Written by Professor David Flint AM   
Friday, 10 July 2009
For Australian Marxists, changing the country into some sort of a politicians’ republic would constitute a “mild democratic reform” which they believe to be worth pursuing. At least that’s the view of the editor of Overland, the nation’s most radical literary journal and founder of the Socialist Alternative, Mr. Jeff Sparrow.

Curiously, he puts aside any constitutional questions, including the reserve powers. Instead it’s that an Aborigine can never be Queen or King.Don’t be too sure about that, comrade. Our Royal House now includes a New Zealander from the Maori people.

According to
one authority, Her Majesty the Queen is personally related, by blood ancestry, to more than 37 Royal Houses in Europe and Asia. Ukrainians in Britain have been granted permission to offer the  Loyal Toast in this manner: “Ladies and Gentlemen - The Queen, Descendant of Saint Volodymyr the Great of Kyiv."

Image
[ Marxist republic: Stalin addresses the Supreme Soviet ]


In an opinion piece in Crikey (30/4), republished in at least Overland (3/4)and Larvatus Prodeo (2/4)( named from an observation by René Descartes ), Jeff Sparrow rails against the succession to our throne which under the Act of Settlement does to descendents of the Electress Sophia of Hanover.

“If you’re not David Flint,” he quips, ”  you’re probably asking what an electress is when it’s at home. In many ways, that’s the biggest problem republicanism faces
— most Australians know little about the royal family and care less.

This Marxist republican offensive is not so surprising.  We should not forget that after the nineteenth century movement for a racist republic, Australia’s second republican movement was also Marxist. 

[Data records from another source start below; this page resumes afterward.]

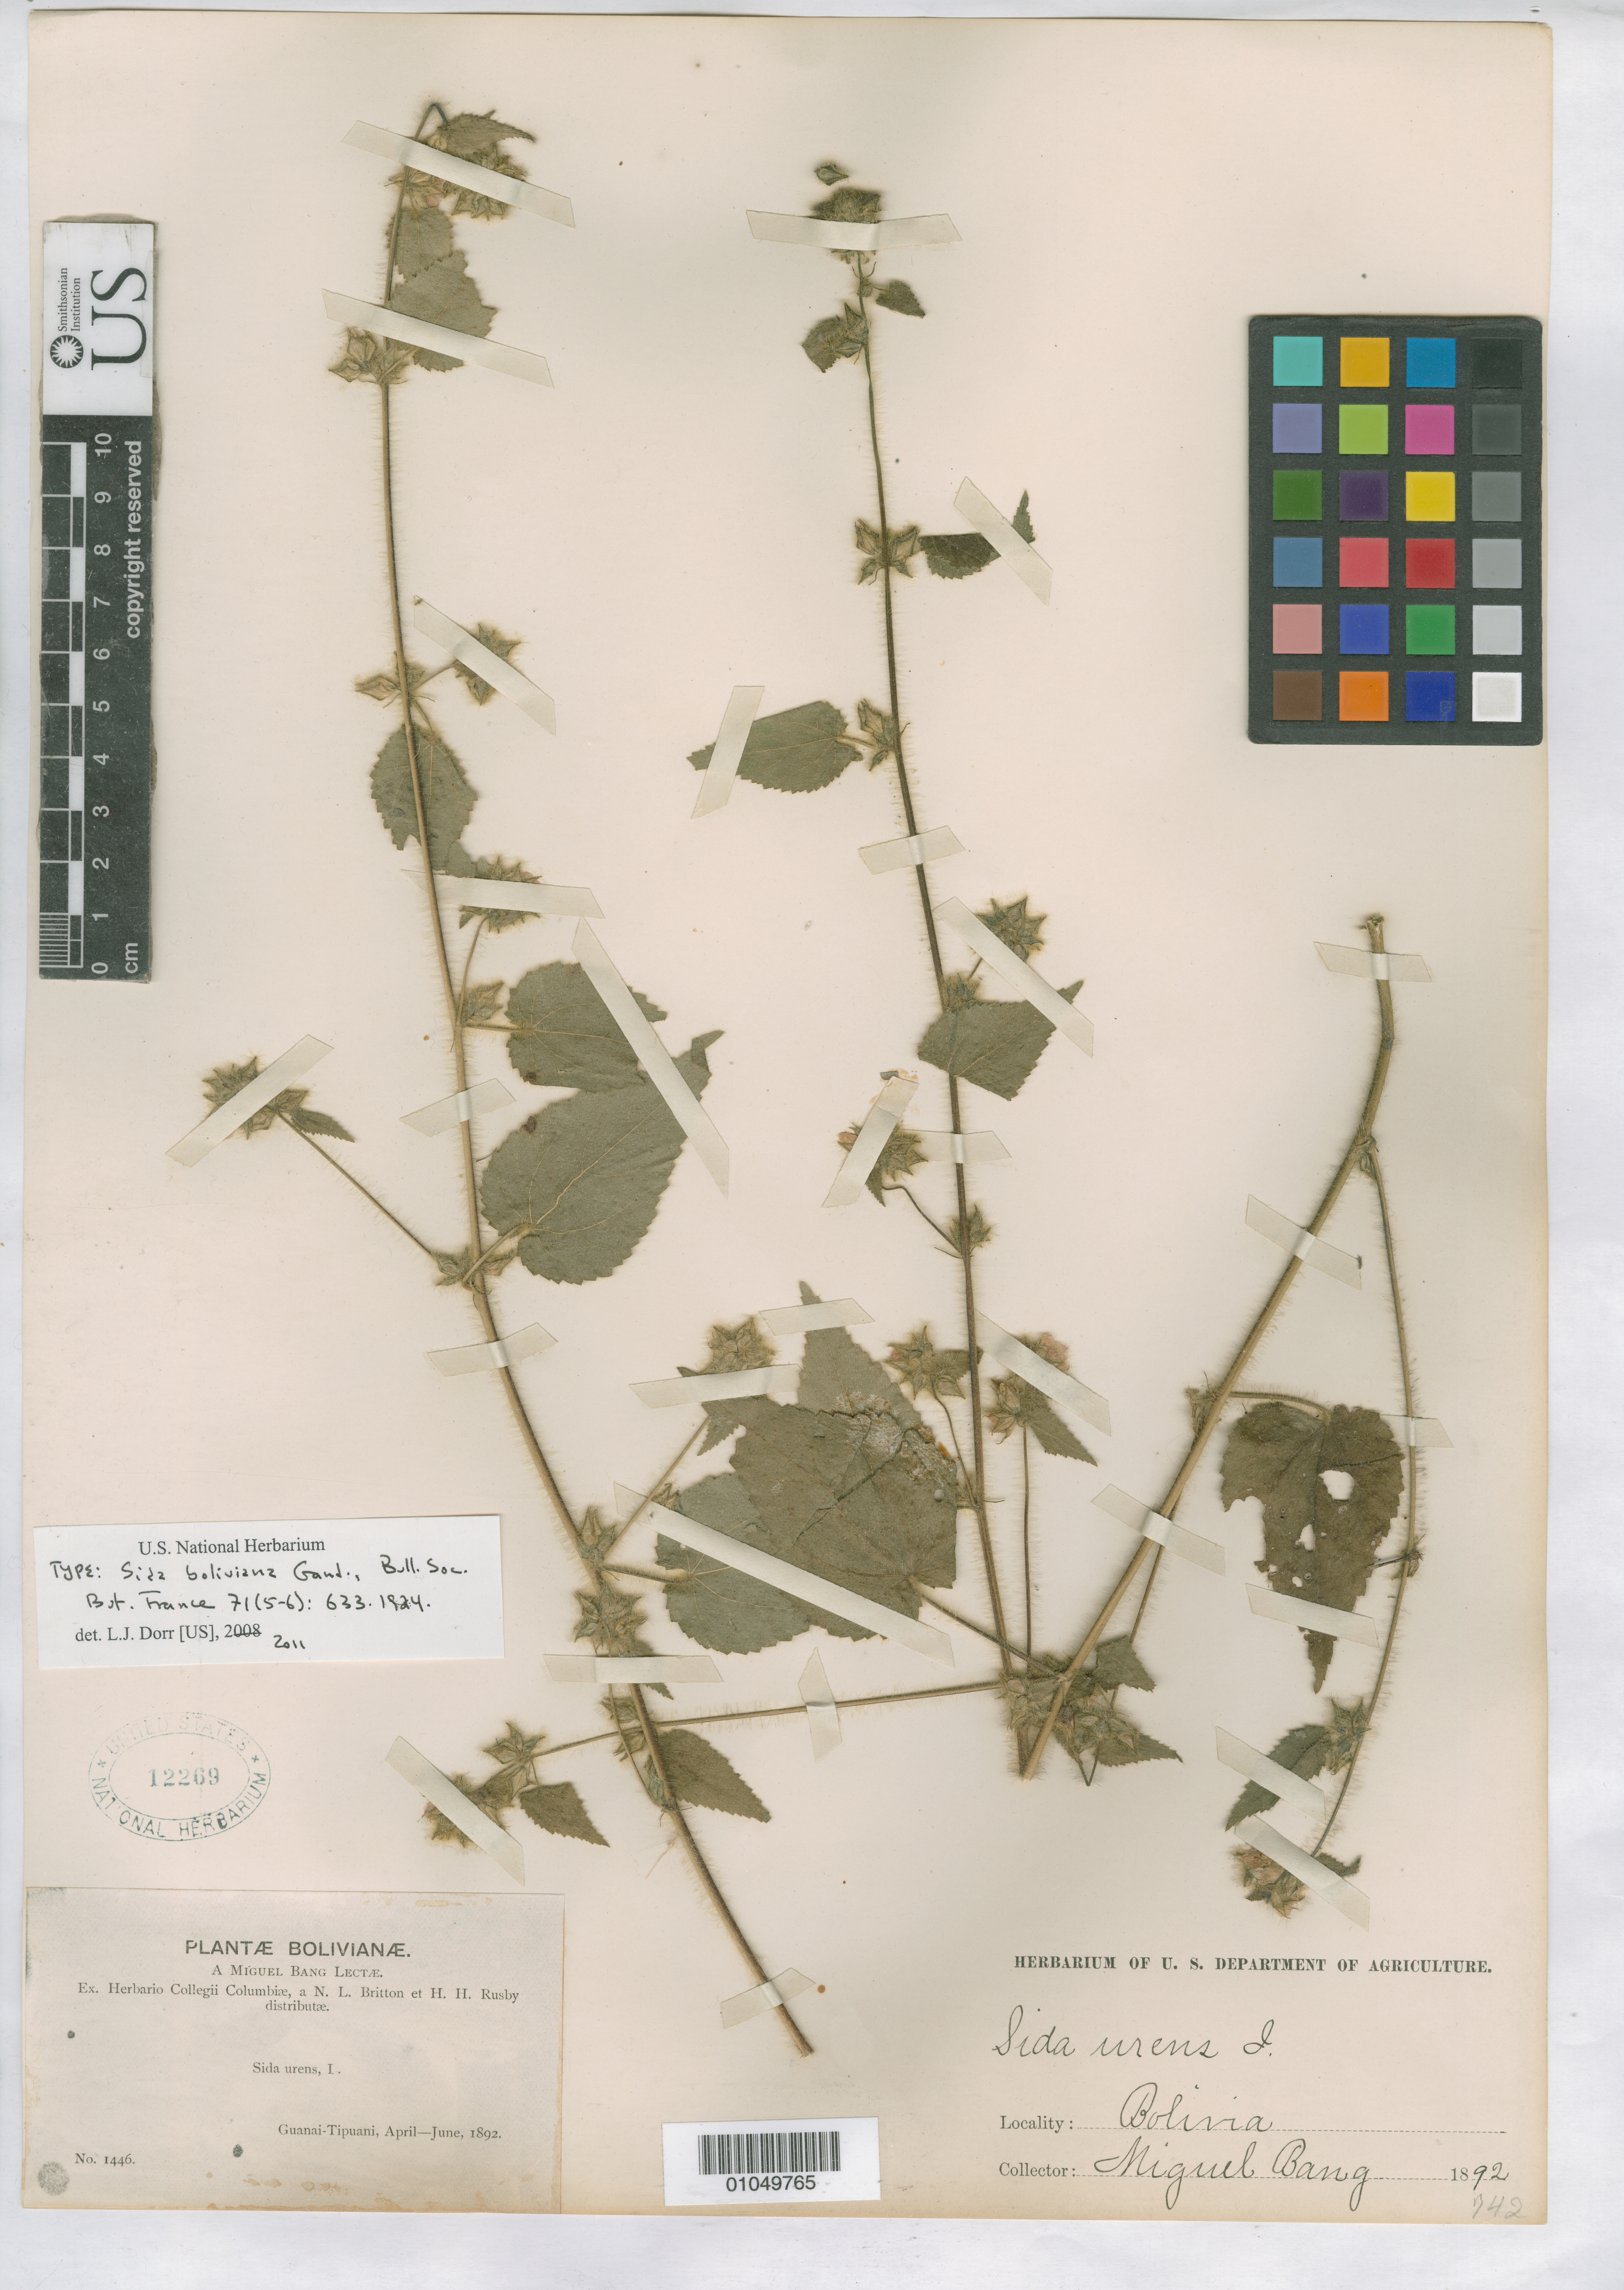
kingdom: Plantae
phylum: Tracheophyta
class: Magnoliopsida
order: Malvales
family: Malvaceae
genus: Sida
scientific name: Sida boliviana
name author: Gand.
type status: Type Collection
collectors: M. Bang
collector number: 1446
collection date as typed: Apr 1892 to -- Jun 1892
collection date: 1892-04/1892-06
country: Bolivia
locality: Guanai - Tipuani.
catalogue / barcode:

Australian communists planned to convert the country into a soviet or people’s republic along Soviet or East European lines.   So in ACM’s submission early this year on Senator Bob Brown’s bill for the holding of a republican plebiscite at the next election, we said,

“In his Second Reading Speech on the Bill, Senator Brown said ‘The question of whether Australia should be become a republic has been close to the hearts of many Australians since Federation.’  Senator Brown was no doubt referring to a politicians’ republic. 

"It is curious then that no delegate at the Federation Constitutional Conventions proposed that Australia become such a republic. The republican historian, Dr Mark McKenna, says that ‘...the truth was that it was only through devotion to monarch and empire that Federation was able to take place.’ 

"It was not until the formation of the Communist Party of Australia in 1920 that any twentieth century political party  called for an Australian (politicians’) republic, albeit a ‘workers and farmers republic’ on the Soviet model.”